Cheeses_Priced, April 7th, 2008

I “used to like” Opeth, and you know what that means – I bought their albums and liked them, but then people on the internet made fun of me and now I pretend to hate them. Kidding! Enjoying their old stuff kind of hinges on how impressed you are by their aesthetic, and nowadays they're... noted for their profundity and innovation by Lamb of God's fanbase. But this was my first Opeth album, the one that really impressed me, and in the interest of proving that I'm not a poseur at the expense of admitting that my taste in music kind of sucks, I'll admit to still liking it.

The airiness and repetition of their first two albums and the directness of their later work hits head-on here, and they cancel one another out. It is, incidentally, the heaviest, most death metal-like Opeth album – that I've heard, anyway (I would bet that hearing their newest work wouldn't change my opinion). I wouldn't single that out as the reason as to why it's the best, but it probably doesn't hurt, either.
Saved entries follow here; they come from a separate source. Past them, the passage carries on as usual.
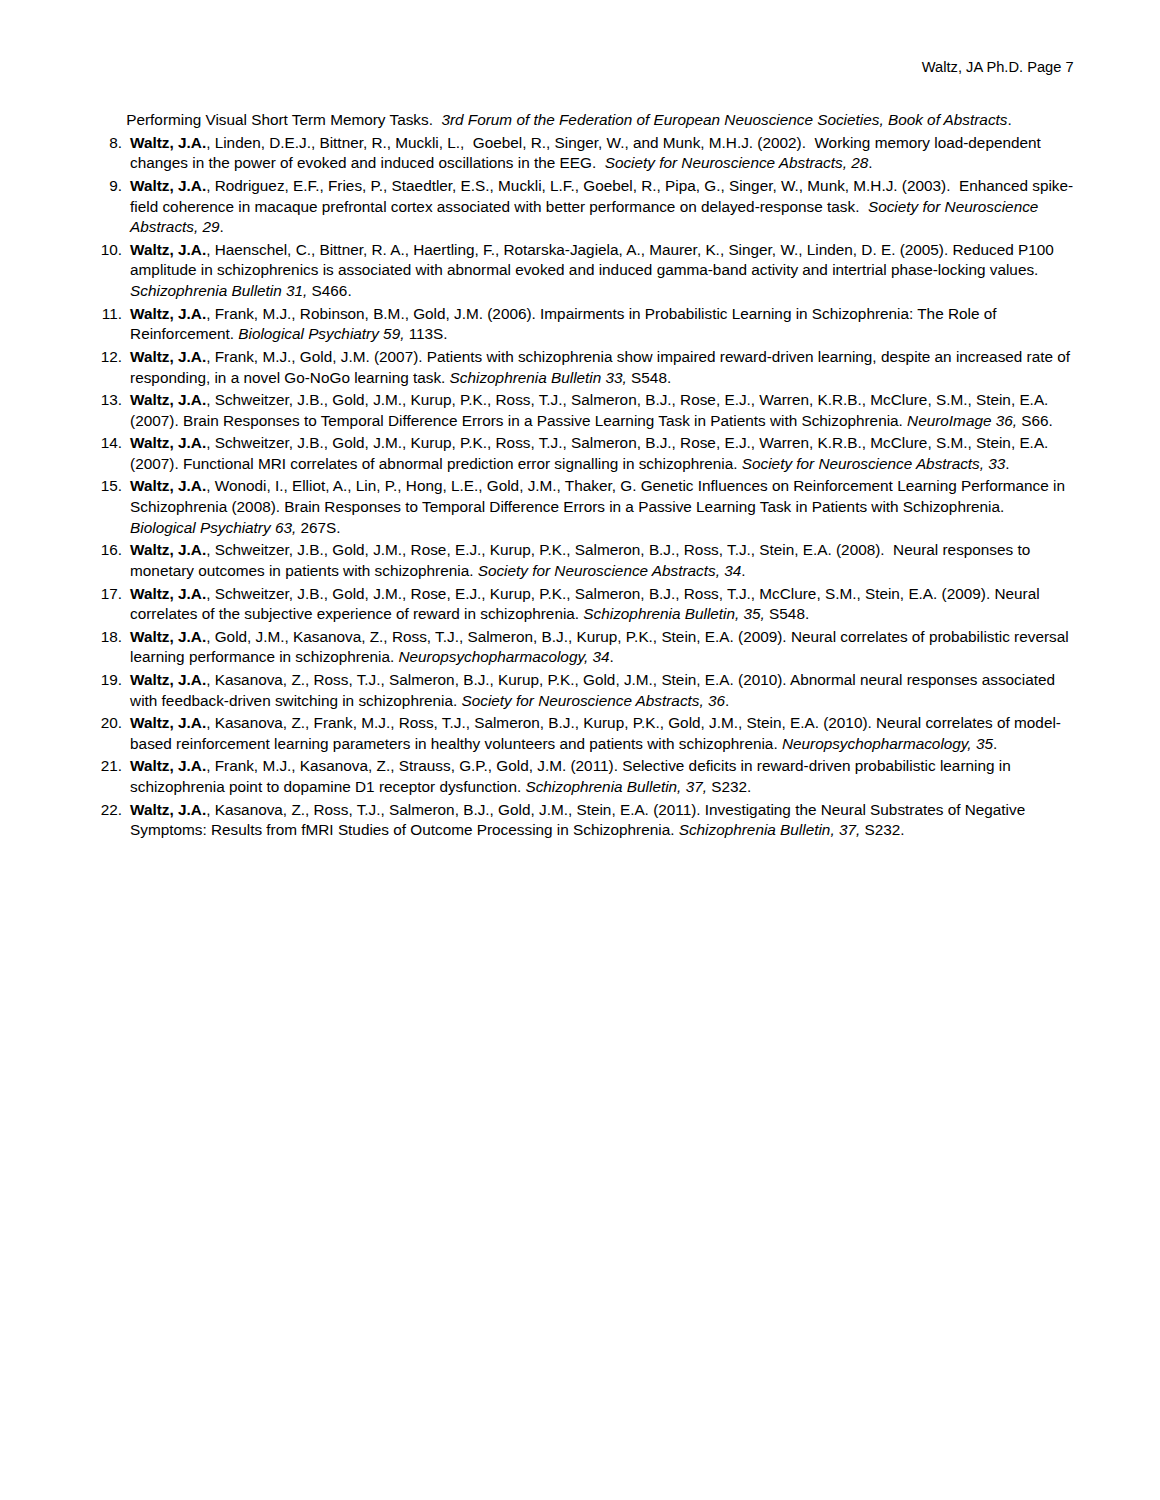Waltz, JA Ph.D. Page 7
Performing Visual Short Term Memory Tasks. 3rd Forum of the Federation of European Neuoscience Societies, Book of Abstracts.
Waltz, J.A., Linden, D.E.J., Bittner, R., Muckli, L., Goebel, R., Singer, W., and Munk, M.H.J. (2002). Working memory load-dependent changes in the power of evoked and induced oscillations in the EEG. Society for Neuroscience Abstracts, 28.
Waltz, J.A., Rodriguez, E.F., Fries, P., Staedtler, E.S., Muckli, L.F., Goebel, R., Pipa, G., Singer, W., Munk, M.H.J. (2003). Enhanced spike-field coherence in macaque prefrontal cortex associated with better performance on delayed-response task. Society for Neuroscience Abstracts, 29.
Waltz, J.A., Haenschel, C., Bittner, R. A., Haertling, F., Rotarska-Jagiela, A., Maurer, K., Singer, W., Linden, D. E. (2005). Reduced P100 amplitude in schizophrenics is associated with abnormal evoked and induced gamma-band activity and intertrial phase-locking values. Schizophrenia Bulletin 31, S466.
Waltz, J.A., Frank, M.J., Robinson, B.M., Gold, J.M. (2006). Impairments in Probabilistic Learning in Schizophrenia: The Role of Reinforcement. Biological Psychiatry 59, 113S.
Waltz, J.A., Frank, M.J., Gold, J.M. (2007). Patients with schizophrenia show impaired reward-driven learning, despite an increased rate of responding, in a novel Go-NoGo learning task. Schizophrenia Bulletin 33, S548.
Waltz, J.A., Schweitzer, J.B., Gold, J.M., Kurup, P.K., Ross, T.J., Salmeron, B.J., Rose, E.J., Warren, K.R.B., McClure, S.M., Stein, E.A. (2007). Brain Responses to Temporal Difference Errors in a Passive Learning Task in Patients with Schizophrenia. NeuroImage 36, S66.
Waltz, J.A., Schweitzer, J.B., Gold, J.M., Kurup, P.K., Ross, T.J., Salmeron, B.J., Rose, E.J., Warren, K.R.B., McClure, S.M., Stein, E.A. (2007). Functional MRI correlates of abnormal prediction error signalling in schizophrenia. Society for Neuroscience Abstracts, 33.
Waltz, J.A., Wonodi, I., Elliot, A., Lin, P., Hong, L.E., Gold, J.M., Thaker, G. Genetic Influences on Reinforcement Learning Performance in Schizophrenia (2008). Brain Responses to Temporal Difference Errors in a Passive Learning Task in Patients with Schizophrenia. Biological Psychiatry 63, 267S.
Waltz, J.A., Schweitzer, J.B., Gold, J.M., Rose, E.J., Kurup, P.K., Salmeron, B.J., Ross, T.J., Stein, E.A. (2008). Neural responses to monetary outcomes in patients with schizophrenia. Society for Neuroscience Abstracts, 34.
Waltz, J.A., Schweitzer, J.B., Gold, J.M., Rose, E.J., Kurup, P.K., Salmeron, B.J., Ross, T.J., McClure, S.M., Stein, E.A. (2009). Neural correlates of the subjective experience of reward in schizophrenia. Schizophrenia Bulletin, 35, S548.
Waltz, J.A., Gold, J.M., Kasanova, Z., Ross, T.J., Salmeron, B.J., Kurup, P.K., Stein, E.A. (2009). Neural correlates of probabilistic reversal learning performance in schizophrenia. Neuropsychopharmacology, 34.
Waltz, J.A., Kasanova, Z., Ross, T.J., Salmeron, B.J., Kurup, P.K., Gold, J.M., Stein, E.A. (2010). Abnormal neural responses associated with feedback-driven switching in schizophrenia. Society for Neuroscience Abstracts, 36.
Waltz, J.A., Kasanova, Z., Frank, M.J., Ross, T.J., Salmeron, B.J., Kurup, P.K., Gold, J.M., Stein, E.A. (2010). Neural correlates of model-based reinforcement learning parameters in healthy volunteers and patients with schizophrenia. Neuropsychopharmacology, 35.
Waltz, J.A., Frank, M.J., Kasanova, Z., Strauss, G.P., Gold, J.M. (2011). Selective deficits in reward-driven probabilistic learning in schizophrenia point to dopamine D1 receptor dysfunction. Schizophrenia Bulletin, 37, S232.
Waltz, J.A., Kasanova, Z., Ross, T.J., Salmeron, B.J., Gold, J.M., Stein, E.A. (2011). Investigating the Neural Substrates of Negative Symptoms: Results from fMRI Studies of Outcome Processing in Schizophrenia. Schizophrenia Bulletin, 37, S232.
The fact that Åkerfeldt rarely sings clean is beneficial, and I speak as a fan of his voice (!) - there aren't any catchy choruses here, just rather weird, free-floating melodies.

One could criticize the album for being somewhat amorphous in structure, like their older music, but at least you won't ever roll your eyes and check your watch, thinking “oh dear, another bridge is starting.” A bit of chaos is intrinsic to death metal.

The chaos died down quite a bit on Still Life, and by Blackwater Park it was long gone. But if you're not a closed-minded elitist who hates progress and is bored by songs over three minutes long, you may be able to get something out of this album.